__DESAFIOS__.
a) Transforme em lista o parágrafo da entrevista que começa com "De fato, a própria Ucrânia", mantendo os fatos principais.
b) Reescreva tudo desde o início das entradas até a linha que contém "genus: Nothoscordum", trocando "phylum" por "filo" e deixando o resto igual.

__TEXTO FORNECIDO__.

BBC News Mundo - Algumas pessoas da esquerda no Ocidente culparam a invasão russa pelo que chamam de "expansionismo" dos EUA ou da Otan em seu país. Como você encara esse argumento?
Starodubtsev - Eu acho que esse argumento é flagrantemente errado. É um pensamento centrado no Ocidente: que todos os problemas do Ocidente sejam transferidos para outras regiões.
De fato, a própria Ucrânia tentou entrar na Otan por causa dessa ameaça existencial do imperialismo russo, do nacionalismo russo radical em suas fronteiras. Dizer que isso é pressão dos EUA ou da Otan sobre a Ucrânia é absolutamente falso.
A guerra começou há cerca de oito anos na região de Donbass, quando o Exército russo invadiu o território da Ucrânia e tomou a Crimeia.
Ninguém na Ucrânia se sentiu seguro depois disso. Todos temiam a invasão russa.

__ENTRADAS DA TAREFA__.
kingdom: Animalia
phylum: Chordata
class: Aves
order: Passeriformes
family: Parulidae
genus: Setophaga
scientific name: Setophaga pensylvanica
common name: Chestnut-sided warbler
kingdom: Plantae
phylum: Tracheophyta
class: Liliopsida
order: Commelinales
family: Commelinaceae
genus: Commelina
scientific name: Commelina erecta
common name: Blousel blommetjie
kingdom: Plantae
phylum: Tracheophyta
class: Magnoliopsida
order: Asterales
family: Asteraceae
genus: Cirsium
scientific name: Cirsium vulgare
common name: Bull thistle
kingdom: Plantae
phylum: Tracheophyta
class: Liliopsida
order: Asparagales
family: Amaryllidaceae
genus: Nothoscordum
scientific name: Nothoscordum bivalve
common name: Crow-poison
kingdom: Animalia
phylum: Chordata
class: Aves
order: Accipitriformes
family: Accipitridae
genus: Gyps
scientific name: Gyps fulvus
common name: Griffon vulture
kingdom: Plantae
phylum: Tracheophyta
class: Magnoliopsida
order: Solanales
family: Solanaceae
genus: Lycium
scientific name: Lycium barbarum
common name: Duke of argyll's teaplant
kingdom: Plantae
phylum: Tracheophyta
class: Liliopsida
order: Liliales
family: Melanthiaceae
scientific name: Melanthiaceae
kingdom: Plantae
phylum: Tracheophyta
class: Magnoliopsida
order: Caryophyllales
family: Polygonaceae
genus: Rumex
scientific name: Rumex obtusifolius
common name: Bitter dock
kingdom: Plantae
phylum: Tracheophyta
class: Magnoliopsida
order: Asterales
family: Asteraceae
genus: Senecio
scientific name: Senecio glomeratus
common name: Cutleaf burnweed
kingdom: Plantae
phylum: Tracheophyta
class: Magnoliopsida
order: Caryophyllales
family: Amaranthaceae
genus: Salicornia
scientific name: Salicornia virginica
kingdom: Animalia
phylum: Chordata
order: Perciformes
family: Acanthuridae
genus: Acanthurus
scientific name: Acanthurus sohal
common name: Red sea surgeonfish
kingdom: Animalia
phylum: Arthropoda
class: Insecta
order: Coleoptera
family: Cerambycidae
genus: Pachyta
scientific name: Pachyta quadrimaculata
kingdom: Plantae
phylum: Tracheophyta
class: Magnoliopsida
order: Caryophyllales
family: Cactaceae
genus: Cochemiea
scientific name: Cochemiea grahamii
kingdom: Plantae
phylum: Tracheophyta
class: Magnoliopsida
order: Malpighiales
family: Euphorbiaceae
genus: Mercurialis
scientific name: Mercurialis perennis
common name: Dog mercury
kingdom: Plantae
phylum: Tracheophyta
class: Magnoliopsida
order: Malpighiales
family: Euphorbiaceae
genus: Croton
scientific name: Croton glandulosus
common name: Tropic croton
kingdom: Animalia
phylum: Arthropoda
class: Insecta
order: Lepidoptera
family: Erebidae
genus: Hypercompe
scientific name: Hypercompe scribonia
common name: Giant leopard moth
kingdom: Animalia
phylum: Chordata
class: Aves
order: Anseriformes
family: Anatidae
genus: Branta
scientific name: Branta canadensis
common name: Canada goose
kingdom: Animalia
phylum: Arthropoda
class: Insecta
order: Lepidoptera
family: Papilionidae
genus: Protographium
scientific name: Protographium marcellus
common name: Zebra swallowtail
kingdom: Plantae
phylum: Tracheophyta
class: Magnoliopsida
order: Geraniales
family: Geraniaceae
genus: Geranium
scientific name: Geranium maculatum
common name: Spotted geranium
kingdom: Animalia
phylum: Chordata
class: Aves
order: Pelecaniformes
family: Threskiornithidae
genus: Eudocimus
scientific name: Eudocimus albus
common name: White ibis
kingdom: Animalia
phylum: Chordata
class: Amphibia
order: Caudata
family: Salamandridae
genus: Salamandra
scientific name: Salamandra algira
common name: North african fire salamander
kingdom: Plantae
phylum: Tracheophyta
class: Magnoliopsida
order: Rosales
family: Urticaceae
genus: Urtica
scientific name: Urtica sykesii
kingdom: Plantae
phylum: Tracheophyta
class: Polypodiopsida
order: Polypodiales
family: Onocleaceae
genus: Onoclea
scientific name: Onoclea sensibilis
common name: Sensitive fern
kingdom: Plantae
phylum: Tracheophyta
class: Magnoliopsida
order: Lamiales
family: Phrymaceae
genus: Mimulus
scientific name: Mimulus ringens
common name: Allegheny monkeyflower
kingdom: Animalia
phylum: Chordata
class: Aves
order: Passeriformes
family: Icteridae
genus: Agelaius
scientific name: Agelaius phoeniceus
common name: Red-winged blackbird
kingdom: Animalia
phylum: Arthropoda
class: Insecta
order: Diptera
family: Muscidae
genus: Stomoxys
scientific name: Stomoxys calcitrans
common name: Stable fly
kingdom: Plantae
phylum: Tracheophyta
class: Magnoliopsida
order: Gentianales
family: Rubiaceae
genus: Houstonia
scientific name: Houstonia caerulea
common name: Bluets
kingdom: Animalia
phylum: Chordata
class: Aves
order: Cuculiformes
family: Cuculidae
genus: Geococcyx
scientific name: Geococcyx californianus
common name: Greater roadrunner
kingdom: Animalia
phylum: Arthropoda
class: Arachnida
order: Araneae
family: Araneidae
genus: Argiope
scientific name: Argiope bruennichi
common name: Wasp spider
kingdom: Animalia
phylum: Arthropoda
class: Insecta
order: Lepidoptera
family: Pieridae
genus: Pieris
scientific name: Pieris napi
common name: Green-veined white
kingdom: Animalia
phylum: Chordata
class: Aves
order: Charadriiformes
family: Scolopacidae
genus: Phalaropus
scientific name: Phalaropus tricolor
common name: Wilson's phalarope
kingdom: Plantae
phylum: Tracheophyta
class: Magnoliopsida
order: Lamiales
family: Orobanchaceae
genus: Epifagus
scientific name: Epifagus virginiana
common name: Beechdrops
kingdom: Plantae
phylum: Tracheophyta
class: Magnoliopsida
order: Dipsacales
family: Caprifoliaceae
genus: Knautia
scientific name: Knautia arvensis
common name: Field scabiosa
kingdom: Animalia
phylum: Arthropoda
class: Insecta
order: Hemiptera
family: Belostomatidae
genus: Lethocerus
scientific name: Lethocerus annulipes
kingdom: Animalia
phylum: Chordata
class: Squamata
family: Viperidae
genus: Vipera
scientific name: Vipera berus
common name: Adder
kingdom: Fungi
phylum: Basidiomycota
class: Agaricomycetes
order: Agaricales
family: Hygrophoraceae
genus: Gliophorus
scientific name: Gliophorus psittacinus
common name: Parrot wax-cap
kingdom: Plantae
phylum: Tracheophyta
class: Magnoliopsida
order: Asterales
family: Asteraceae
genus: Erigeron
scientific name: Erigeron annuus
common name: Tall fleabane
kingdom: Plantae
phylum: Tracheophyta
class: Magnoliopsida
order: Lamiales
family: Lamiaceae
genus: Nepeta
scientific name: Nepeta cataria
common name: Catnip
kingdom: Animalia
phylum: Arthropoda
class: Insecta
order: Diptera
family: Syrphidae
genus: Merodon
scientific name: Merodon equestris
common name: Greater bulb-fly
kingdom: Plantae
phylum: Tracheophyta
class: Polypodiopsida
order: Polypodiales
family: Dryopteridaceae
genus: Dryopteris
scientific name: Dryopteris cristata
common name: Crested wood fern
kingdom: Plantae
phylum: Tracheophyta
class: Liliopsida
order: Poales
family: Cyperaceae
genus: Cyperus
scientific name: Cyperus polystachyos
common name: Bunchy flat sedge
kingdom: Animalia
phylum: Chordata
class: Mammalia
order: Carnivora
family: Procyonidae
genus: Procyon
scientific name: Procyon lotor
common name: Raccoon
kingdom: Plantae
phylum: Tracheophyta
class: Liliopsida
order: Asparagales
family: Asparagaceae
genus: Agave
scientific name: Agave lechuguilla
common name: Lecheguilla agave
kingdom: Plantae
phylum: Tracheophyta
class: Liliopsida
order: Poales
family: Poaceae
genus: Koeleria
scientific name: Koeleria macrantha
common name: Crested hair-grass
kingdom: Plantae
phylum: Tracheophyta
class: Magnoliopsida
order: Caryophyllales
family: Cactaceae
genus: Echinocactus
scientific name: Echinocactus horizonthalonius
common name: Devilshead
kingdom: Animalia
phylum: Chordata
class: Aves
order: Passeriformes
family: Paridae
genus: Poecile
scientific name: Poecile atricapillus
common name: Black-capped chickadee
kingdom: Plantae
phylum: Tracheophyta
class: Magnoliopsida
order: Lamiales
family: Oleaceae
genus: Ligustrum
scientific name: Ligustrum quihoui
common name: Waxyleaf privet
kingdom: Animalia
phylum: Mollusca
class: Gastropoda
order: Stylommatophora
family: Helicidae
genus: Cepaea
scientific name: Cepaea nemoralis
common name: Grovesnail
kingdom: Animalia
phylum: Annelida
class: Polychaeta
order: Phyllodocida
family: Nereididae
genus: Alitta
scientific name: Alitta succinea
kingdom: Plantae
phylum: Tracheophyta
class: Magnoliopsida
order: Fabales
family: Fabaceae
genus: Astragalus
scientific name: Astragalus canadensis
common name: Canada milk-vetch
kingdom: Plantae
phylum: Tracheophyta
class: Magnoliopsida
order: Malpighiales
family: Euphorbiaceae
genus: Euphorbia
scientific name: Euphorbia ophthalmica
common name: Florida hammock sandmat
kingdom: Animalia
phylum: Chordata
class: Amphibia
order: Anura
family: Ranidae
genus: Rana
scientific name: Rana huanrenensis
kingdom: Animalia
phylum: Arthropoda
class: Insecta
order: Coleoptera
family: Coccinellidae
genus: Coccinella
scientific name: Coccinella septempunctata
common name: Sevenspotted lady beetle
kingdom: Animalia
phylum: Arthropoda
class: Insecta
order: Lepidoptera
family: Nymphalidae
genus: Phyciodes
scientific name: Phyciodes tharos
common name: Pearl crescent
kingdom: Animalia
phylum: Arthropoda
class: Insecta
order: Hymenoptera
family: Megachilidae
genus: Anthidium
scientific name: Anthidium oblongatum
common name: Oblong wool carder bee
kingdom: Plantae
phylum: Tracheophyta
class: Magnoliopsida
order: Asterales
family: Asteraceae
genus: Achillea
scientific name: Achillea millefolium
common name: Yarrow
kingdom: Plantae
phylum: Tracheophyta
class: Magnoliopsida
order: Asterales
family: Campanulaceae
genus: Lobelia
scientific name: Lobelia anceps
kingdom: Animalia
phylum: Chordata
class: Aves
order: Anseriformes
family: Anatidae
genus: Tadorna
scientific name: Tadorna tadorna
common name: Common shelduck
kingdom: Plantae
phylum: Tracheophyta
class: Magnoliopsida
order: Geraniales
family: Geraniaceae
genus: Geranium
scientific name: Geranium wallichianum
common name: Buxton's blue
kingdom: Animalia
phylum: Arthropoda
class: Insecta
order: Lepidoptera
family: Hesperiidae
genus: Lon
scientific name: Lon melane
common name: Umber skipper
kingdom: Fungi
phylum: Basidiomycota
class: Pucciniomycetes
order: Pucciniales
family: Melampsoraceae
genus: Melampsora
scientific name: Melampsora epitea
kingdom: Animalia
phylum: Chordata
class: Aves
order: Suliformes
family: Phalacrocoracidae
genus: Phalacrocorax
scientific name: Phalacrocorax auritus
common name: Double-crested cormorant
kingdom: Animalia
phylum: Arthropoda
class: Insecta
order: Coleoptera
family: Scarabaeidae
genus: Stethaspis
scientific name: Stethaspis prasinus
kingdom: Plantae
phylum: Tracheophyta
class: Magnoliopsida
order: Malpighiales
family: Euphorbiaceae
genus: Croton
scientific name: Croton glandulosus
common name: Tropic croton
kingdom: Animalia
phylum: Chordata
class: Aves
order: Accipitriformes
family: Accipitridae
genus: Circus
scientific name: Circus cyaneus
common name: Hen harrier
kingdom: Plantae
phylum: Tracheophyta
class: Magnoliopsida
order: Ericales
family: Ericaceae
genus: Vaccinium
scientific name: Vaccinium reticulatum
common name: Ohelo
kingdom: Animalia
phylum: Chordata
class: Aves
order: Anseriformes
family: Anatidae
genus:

__RESPOSTAS__.
a)
- A Ucrânia tentou entrar na Otan por causa da ameaça existencial do imperialismo russo e do nacionalismo russo radical em suas fronteiras.
- Dizer que isso é pressão dos EUA ou da Otan sobre a Ucrânia é absolutamente falso.

b)
kingdom: Animalia
filo: Chordata
class: Aves
order: Passeriformes
family: Parulidae
genus: Setophaga
scientific name: Setophaga pensylvanica
common name: Chestnut-sided warbler
kingdom: Plantae
filo: Tracheophyta
class: Liliopsida
order: Commelinales
family: Commelinaceae
genus: Commelina
scientific name: Commelina erecta
common name: Blousel blommetjie
kingdom: Plantae
filo: Tracheophyta
class: Magnoliopsida
order: Asterales
family: Asteraceae
genus: Cirsium
scientific name: Cirsium vulgare
common name: Bull thistle
kingdom: Plantae
filo: Tracheophyta
class: Liliopsida
order: Asparagales
family: Amaryllidaceae
genus: Nothoscordum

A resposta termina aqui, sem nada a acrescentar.